§ **What this task involves**: Where a line below carries the word "pypandoc", include it in the count, then give the count alone.

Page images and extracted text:
============

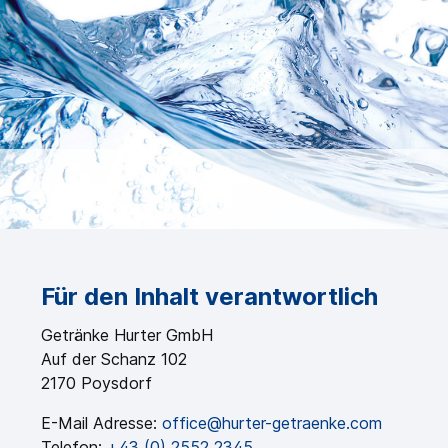
Für den Inhalt verantwortlich
Getränke Hurter GmbH
Auf der Schanz 102
2170 Poysdorf
E-Mail Adresse:
office@hurter-getraenke.com
Telefon:
+43 (0) 2552 2345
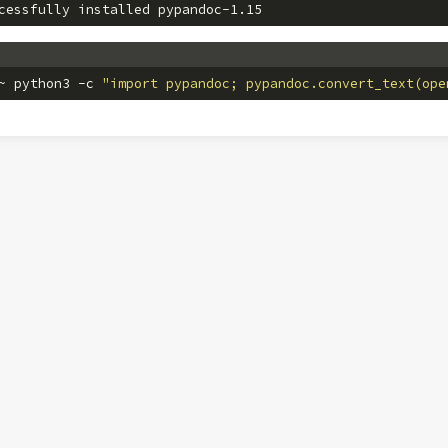
cessfully installed pypandoc-1.15
~ python3 -c 
"import pypandoc; pypandoc.convert_text(ope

============

§ **Solution for this problem**: 2